The team applied the atmospheric river detection algorithm to both actual observations and model simulations for the late 20th century. Comparing the data showed that the models produced a relatively realistic representation of atmospheric rivers for the late 20th century climate.  They then applied the algorithm to model projections of climate in the late 21st century. In doing this, they were able to compare the frequency and characteristics of atmospheric rivers for the current climate with the projections for future climate.

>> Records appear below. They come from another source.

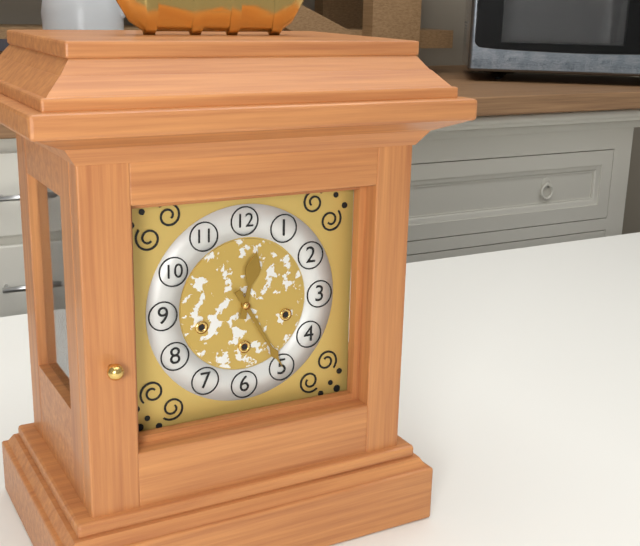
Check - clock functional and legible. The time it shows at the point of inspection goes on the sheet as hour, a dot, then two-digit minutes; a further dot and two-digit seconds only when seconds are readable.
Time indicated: 12.25
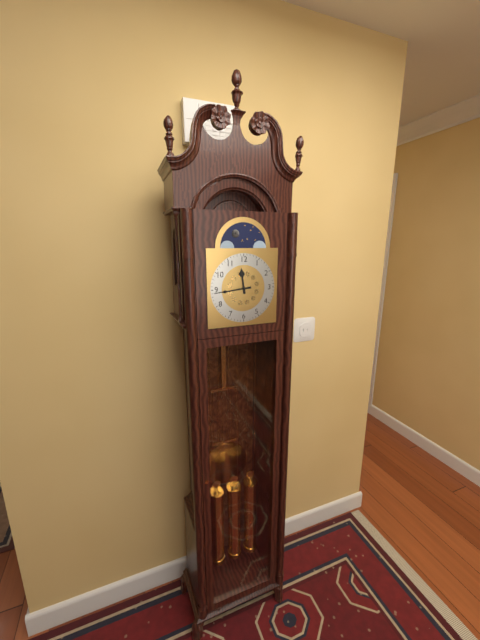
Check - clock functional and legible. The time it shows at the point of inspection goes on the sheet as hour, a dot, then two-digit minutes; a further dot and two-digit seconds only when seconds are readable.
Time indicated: 11.44
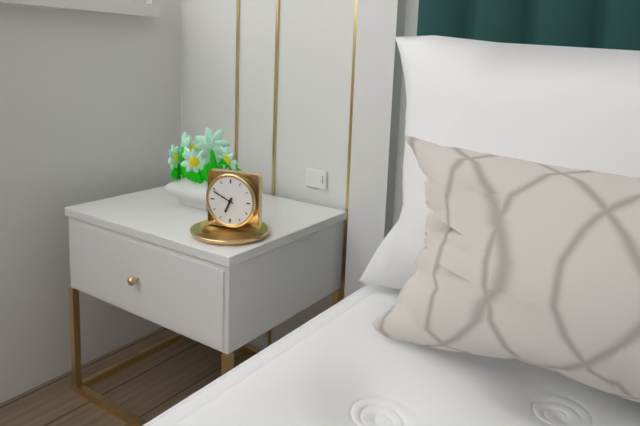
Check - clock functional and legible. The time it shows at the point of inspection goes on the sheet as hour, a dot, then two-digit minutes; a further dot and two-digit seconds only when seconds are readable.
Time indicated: 6.49
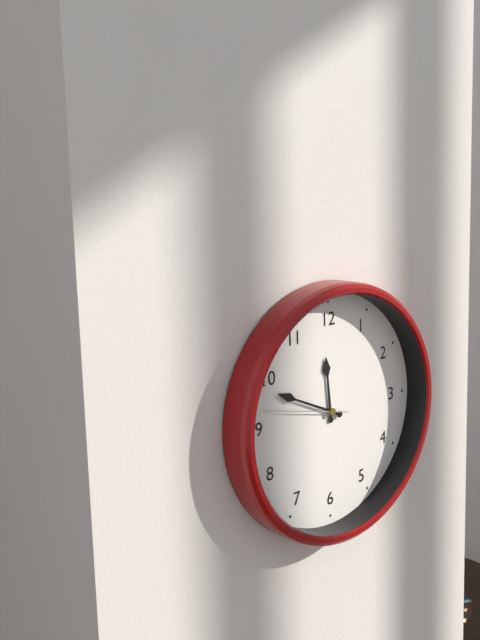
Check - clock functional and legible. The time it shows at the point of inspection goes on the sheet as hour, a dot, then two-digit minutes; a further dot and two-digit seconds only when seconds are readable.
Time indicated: 11.49.47
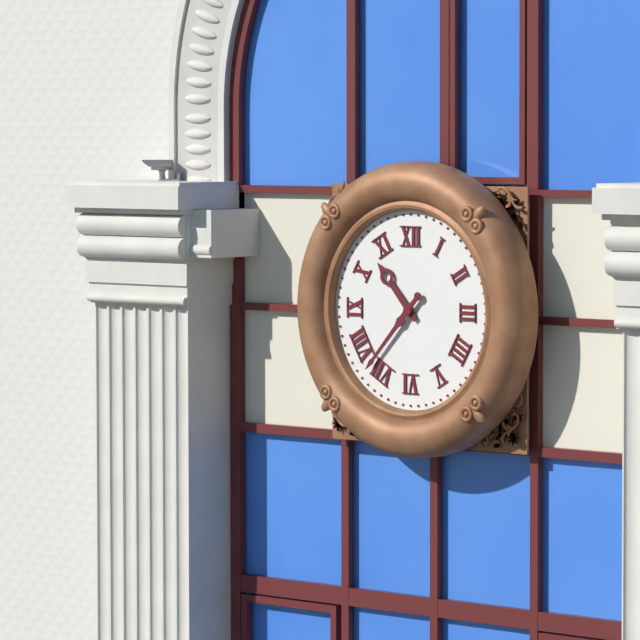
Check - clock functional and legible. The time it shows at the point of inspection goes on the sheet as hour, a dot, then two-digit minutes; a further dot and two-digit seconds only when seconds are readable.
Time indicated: 10.37
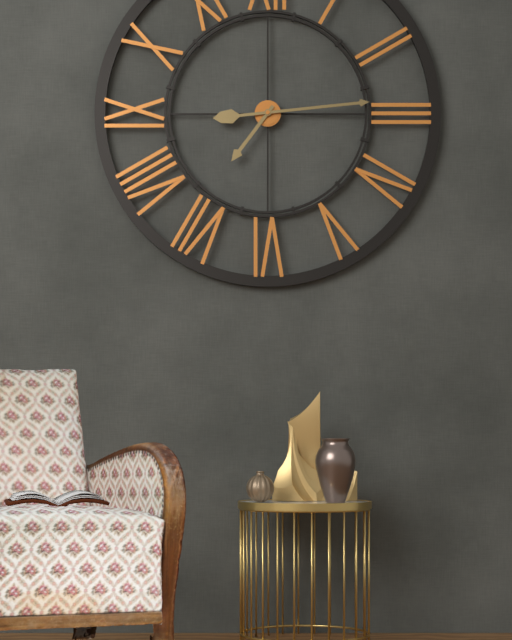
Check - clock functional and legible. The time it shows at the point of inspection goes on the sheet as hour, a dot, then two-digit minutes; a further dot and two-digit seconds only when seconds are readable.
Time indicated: 7.14
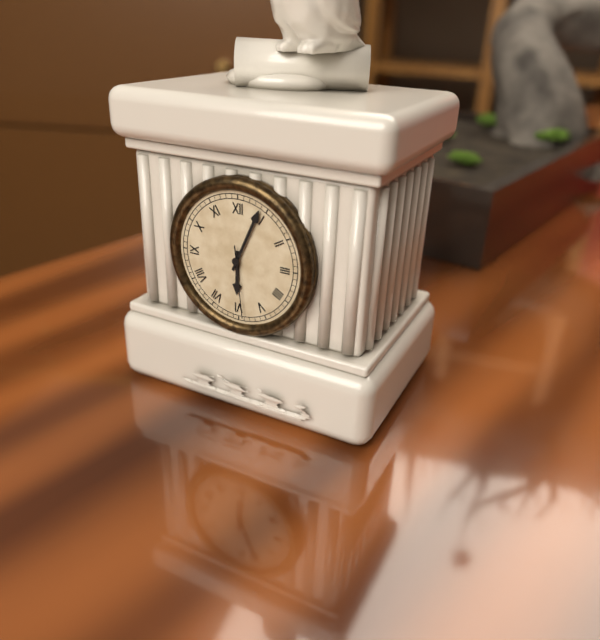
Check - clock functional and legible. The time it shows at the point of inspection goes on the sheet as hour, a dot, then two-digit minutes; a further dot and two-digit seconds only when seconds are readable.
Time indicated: 6.04.29
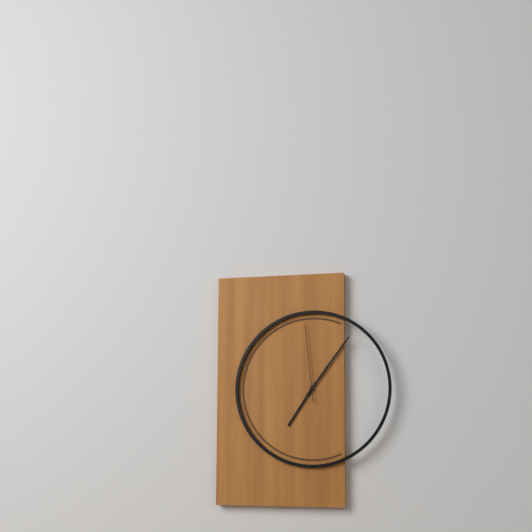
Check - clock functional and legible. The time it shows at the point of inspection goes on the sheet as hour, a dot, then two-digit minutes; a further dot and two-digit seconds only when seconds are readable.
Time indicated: 7.06.59
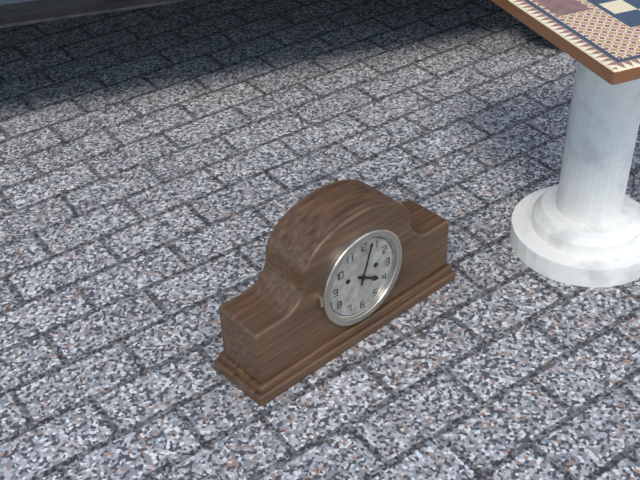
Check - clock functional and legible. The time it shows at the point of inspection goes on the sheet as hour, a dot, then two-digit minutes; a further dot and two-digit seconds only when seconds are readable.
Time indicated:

The team also tested the algorithm with a different climate model scenario that assumed more conservative increases in the rate of greenhouse gas emissions. They found similar, though less drastic changes. Together, the consideration of the two climate scenarios indicates a direct link between the extent of warming and the frequency and severity of atmospheric river conditions.

What does this mean?

The significance of the study is two-fold.   First, “knowing the nature of how these atmospheric river events might change with future climate conditions allows for scientists, water managers, stakeholders and citizens living in atmospheric river-prone regions [e.g. western N. America, western S. America, S. Africa, New Zealand, western Europe] to consider the potential implications that might come with a change to these extreme precipitation events,” said Vicky Espinoza, postdoctoral fellow at the University of California-Merced and first author of the study. And secondly, the study and its approach provide a much-needed, uniform way to research atmospheric rivers on a global level — illustrating a foundation to analyze and compare them that did not previously exist.


Data across the models are generally consistent — all support the projection that atmospheric river conditions are linked to warming and will increase in the future; however, co-author Marty Ralph of the University of California, San Diego, points out that there is still work to be done. “While all the models project increases in the frequency of atmospheric river conditions, the results also illustrate uncertainties in the details of the climate projections of this key phenomenon,” he said. “This highlights the need to better understand why the models’ representations of atmospheric rivers vary.”

The study, titled “Global Analysis of Climate Change Projection Effects on Atmospheric Rivers,” was recently published in the journal Geophysical Research Letters.